I’m observing a pattern where, if the Prometheus scraping response size goes beyond approximately 1MB, the metrics don’t show up in the dashboards (custom ones). Is there a soft limit on scraping?

it doesn’t seem to be based on the metrics pivots or labels, since it works until a certain point—but so far I’m not certain just yet.

I’ve also validated that the metrics URL works fine, and responds without a lot of delays. I’ve recently added more pivots and that’s when I started seeing this issue, so it sounds like it has to do something with the response size.

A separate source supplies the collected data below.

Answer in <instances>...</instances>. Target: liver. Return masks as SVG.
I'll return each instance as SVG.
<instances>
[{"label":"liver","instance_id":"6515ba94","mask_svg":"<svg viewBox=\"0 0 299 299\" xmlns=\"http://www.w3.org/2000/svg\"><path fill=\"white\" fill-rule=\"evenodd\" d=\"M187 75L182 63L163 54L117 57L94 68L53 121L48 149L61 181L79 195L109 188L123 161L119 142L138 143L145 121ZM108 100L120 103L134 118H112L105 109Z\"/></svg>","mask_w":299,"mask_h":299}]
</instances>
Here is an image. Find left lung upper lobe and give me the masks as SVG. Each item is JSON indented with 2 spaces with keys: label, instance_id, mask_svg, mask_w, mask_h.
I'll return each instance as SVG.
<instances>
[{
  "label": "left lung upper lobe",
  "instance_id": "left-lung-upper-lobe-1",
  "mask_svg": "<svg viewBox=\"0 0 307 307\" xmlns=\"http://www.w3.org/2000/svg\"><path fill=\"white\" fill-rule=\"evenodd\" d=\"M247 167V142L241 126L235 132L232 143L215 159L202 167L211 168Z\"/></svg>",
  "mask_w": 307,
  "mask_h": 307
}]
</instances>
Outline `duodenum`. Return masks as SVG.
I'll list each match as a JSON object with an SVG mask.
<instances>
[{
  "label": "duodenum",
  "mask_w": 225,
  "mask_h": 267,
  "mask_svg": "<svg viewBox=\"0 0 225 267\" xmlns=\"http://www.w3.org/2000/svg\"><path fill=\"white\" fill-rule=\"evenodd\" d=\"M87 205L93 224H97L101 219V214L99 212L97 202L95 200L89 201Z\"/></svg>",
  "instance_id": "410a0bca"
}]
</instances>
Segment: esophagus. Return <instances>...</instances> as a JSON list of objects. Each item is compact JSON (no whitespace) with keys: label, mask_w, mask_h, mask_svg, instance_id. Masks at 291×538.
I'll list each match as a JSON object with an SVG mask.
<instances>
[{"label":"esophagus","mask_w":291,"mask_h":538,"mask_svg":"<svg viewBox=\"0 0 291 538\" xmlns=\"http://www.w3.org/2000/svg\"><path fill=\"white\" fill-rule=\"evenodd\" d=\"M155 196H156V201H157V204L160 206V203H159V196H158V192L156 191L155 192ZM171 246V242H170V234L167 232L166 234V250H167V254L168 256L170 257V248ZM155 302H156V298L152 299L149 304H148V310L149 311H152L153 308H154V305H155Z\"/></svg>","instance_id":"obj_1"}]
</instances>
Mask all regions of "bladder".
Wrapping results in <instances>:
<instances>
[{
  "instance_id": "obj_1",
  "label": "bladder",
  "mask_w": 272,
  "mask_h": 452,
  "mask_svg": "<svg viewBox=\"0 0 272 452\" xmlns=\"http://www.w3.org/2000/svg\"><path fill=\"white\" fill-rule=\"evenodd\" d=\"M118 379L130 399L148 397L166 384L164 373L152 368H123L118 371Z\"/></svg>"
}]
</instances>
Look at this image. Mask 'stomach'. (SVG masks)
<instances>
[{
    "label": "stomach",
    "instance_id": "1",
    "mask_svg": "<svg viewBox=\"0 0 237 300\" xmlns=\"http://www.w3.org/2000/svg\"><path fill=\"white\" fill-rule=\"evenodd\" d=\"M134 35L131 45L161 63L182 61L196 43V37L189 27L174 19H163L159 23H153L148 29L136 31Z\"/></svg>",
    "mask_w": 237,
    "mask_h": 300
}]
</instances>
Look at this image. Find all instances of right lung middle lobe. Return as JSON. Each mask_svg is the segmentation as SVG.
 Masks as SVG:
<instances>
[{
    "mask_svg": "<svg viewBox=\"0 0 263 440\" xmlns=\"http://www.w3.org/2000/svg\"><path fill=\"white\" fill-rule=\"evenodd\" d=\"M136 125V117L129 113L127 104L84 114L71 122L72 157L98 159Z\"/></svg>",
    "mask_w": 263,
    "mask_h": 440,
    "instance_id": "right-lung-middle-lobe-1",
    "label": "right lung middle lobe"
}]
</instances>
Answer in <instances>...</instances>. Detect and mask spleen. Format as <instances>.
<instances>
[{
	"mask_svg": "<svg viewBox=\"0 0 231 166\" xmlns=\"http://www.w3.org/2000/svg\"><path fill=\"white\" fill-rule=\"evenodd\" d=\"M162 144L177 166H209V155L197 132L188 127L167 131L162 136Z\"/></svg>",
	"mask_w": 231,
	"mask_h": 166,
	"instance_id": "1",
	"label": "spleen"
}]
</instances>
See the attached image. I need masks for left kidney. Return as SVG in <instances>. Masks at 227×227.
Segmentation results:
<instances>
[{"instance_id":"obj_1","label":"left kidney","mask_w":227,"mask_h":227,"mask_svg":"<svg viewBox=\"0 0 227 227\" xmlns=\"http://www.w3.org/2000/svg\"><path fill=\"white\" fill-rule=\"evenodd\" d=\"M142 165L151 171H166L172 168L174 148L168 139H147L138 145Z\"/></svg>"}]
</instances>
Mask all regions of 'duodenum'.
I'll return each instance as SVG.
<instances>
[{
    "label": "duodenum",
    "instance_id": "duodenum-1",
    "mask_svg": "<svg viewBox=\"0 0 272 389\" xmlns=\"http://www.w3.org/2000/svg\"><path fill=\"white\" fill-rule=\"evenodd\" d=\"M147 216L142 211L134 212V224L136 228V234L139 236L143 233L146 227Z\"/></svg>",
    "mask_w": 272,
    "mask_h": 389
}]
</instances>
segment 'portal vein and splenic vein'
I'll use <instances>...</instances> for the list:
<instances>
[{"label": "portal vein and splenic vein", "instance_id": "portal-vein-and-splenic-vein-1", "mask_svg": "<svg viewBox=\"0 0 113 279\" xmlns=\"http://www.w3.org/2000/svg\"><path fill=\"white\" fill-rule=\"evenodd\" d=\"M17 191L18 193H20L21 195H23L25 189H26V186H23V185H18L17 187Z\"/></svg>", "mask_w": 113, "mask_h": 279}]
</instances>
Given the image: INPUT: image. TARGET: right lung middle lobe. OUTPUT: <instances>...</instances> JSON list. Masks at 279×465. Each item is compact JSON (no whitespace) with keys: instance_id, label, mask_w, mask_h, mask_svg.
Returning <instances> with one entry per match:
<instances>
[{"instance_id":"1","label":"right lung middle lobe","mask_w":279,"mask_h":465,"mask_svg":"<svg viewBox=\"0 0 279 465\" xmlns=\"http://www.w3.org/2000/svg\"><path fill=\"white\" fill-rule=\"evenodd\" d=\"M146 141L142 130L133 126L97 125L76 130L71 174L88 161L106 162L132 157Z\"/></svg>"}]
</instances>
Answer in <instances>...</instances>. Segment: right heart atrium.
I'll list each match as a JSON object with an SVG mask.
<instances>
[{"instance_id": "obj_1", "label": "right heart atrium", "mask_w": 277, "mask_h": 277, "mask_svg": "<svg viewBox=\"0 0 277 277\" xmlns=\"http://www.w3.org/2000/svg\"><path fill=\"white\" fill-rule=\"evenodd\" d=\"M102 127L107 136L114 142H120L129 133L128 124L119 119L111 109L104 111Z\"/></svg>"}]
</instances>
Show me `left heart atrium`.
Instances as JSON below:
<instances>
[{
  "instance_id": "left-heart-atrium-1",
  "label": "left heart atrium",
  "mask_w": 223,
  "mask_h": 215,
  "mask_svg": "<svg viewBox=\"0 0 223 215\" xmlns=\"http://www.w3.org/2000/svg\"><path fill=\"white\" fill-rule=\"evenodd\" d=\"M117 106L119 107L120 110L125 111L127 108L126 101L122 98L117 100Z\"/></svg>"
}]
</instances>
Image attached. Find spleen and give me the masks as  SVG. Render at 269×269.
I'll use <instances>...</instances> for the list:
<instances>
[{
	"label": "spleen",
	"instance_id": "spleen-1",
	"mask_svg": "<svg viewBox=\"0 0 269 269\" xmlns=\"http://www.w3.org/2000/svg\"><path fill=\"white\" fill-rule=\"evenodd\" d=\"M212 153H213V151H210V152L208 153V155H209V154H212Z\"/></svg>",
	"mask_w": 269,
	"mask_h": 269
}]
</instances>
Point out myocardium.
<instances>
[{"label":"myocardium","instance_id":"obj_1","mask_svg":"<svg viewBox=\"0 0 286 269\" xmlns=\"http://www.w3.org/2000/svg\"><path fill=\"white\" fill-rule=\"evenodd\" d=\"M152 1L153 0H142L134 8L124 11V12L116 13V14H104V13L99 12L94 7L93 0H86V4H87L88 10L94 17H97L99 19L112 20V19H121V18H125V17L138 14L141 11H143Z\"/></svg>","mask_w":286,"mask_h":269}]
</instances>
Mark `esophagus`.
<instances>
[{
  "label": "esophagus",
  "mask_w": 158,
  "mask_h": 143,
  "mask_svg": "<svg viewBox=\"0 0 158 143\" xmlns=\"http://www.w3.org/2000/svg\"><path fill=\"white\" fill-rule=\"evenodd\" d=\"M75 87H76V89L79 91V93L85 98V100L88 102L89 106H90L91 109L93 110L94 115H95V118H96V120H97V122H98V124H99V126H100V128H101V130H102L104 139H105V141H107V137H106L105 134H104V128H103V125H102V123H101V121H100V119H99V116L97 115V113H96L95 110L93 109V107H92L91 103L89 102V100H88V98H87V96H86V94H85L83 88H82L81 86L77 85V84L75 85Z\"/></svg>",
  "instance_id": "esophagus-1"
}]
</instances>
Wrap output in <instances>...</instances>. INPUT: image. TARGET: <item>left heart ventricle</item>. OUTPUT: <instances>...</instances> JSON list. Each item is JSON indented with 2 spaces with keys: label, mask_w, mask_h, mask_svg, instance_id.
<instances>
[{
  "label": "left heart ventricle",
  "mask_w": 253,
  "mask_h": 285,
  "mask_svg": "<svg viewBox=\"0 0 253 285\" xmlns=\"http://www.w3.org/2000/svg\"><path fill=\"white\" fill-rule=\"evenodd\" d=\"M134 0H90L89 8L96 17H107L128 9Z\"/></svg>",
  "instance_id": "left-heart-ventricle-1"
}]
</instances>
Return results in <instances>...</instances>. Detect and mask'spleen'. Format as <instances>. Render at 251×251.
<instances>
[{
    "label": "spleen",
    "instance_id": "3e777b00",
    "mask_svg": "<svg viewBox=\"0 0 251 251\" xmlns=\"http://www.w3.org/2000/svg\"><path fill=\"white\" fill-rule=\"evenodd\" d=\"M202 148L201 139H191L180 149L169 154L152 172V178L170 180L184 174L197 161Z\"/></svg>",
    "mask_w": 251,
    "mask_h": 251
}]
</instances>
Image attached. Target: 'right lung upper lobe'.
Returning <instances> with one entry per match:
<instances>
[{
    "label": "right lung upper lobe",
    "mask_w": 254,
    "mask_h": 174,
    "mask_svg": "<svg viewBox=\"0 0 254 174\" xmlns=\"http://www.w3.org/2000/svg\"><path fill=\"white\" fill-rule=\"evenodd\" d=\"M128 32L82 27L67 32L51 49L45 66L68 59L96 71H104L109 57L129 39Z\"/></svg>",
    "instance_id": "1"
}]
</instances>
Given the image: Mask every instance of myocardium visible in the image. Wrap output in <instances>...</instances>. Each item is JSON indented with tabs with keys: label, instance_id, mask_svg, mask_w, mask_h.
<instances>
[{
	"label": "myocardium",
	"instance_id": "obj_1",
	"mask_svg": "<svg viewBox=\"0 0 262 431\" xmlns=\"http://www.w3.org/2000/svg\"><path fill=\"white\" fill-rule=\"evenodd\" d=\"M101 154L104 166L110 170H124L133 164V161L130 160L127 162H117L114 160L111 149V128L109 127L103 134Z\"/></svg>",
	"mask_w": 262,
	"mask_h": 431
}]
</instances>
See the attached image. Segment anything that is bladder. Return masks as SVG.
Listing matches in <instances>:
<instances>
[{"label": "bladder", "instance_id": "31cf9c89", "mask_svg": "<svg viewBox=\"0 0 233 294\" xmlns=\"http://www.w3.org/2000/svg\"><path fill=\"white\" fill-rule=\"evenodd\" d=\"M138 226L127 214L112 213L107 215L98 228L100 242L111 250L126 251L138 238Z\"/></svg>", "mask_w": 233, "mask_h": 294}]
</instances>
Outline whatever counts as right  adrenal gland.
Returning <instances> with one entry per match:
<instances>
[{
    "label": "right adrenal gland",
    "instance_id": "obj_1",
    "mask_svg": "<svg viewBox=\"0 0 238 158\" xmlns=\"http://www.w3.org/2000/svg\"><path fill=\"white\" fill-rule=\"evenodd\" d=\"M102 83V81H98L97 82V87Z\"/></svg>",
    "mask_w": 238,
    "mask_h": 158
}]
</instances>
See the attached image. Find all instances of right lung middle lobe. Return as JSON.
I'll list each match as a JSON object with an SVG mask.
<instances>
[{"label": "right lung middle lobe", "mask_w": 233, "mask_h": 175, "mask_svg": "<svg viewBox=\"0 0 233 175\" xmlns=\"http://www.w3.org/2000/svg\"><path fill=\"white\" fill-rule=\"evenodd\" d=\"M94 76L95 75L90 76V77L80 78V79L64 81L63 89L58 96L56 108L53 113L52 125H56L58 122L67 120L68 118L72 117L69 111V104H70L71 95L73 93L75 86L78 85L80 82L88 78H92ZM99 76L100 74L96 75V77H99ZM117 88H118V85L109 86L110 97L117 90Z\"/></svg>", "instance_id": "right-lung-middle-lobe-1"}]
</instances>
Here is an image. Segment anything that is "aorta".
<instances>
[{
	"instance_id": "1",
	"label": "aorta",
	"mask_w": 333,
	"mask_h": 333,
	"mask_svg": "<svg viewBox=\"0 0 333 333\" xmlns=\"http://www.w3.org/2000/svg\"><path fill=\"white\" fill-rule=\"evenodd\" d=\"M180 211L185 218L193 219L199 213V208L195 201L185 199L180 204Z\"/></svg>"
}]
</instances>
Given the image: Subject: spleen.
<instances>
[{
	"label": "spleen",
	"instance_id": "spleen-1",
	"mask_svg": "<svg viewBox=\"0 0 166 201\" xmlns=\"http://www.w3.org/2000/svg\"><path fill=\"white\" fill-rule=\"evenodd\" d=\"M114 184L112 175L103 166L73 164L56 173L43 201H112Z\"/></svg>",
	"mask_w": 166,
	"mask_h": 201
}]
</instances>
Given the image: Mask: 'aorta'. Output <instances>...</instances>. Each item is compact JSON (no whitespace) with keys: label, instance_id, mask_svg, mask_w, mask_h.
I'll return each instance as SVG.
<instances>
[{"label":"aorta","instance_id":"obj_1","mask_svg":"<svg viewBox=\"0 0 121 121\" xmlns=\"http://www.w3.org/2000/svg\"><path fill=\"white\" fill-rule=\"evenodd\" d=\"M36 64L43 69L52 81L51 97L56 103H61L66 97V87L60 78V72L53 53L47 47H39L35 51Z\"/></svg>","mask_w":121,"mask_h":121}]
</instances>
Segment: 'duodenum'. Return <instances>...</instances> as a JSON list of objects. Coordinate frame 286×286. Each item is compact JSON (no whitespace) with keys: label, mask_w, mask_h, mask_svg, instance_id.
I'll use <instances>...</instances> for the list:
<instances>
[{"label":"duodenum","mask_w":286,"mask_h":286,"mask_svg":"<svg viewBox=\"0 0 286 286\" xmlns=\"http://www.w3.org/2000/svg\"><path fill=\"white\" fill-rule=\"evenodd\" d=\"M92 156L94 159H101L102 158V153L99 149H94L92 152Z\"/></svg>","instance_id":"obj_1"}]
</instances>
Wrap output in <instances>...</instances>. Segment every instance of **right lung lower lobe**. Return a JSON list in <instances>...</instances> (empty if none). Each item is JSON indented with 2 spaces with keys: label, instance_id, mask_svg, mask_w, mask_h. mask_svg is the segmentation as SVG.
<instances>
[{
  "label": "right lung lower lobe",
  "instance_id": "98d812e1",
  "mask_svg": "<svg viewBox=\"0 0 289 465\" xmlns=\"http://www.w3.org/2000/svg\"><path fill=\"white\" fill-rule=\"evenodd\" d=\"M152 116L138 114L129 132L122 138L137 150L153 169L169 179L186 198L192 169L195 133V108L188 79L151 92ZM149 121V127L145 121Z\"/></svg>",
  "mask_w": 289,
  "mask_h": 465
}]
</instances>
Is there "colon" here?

I tried to debug this a bit further by judging dumping the /metrics endpoint result to disk every 30s, and checking what’s happening at the time when the dashboard stops populating data. I did this twice at different times of the day and the result is nearly identical. When the results stop flowing in the dashboard, the metrics details are:

  1. compressed size on disk is (output of curl request with accept-encoding: gzip, trying to replicate the same request that prometheus scraper would send) is about 885KB
  2. Uncompressed size is around 33MB
  3. Total metrics count (output of grep -v ‘# ‘ -c pretty much) is around 172180

So right now this looks like a reproducible problem, and probably some limitation internally to the default fly metrics setup. On hindsight the number of metrics is a bit exorbitant, and is in need of some optimisations. Currently reducing the labels to avoid the explosion.

Hi folks,
The max scrape size is 16 MB for the payload from scraped endpoints.

One more thing: you do have visibility on how your metrics are scraped. Go into an app’s “metrics” tab, and click on the “grafana” icon at the top right. In Grafana, go to “Explore” and check a set of metrics that start with scrape_. These have e.g. “app” or “instance” labels to filter by. There’s one that tells you the size of the scraped payloads over time so you can corroborate at which point they stop appearing, and another that tells you how many samples your payload contained. If this latter one drops off to zero, it means Victoria Metrics is dropping all samples in the payload, most likely because it was too big. Let me know if exploring those metrics gives more clarity!
When in doubt, grab a copy of “Prometheus up & running”, it has a lot of best practice advice including some on how control payload size by not having big cardinality in your metrics.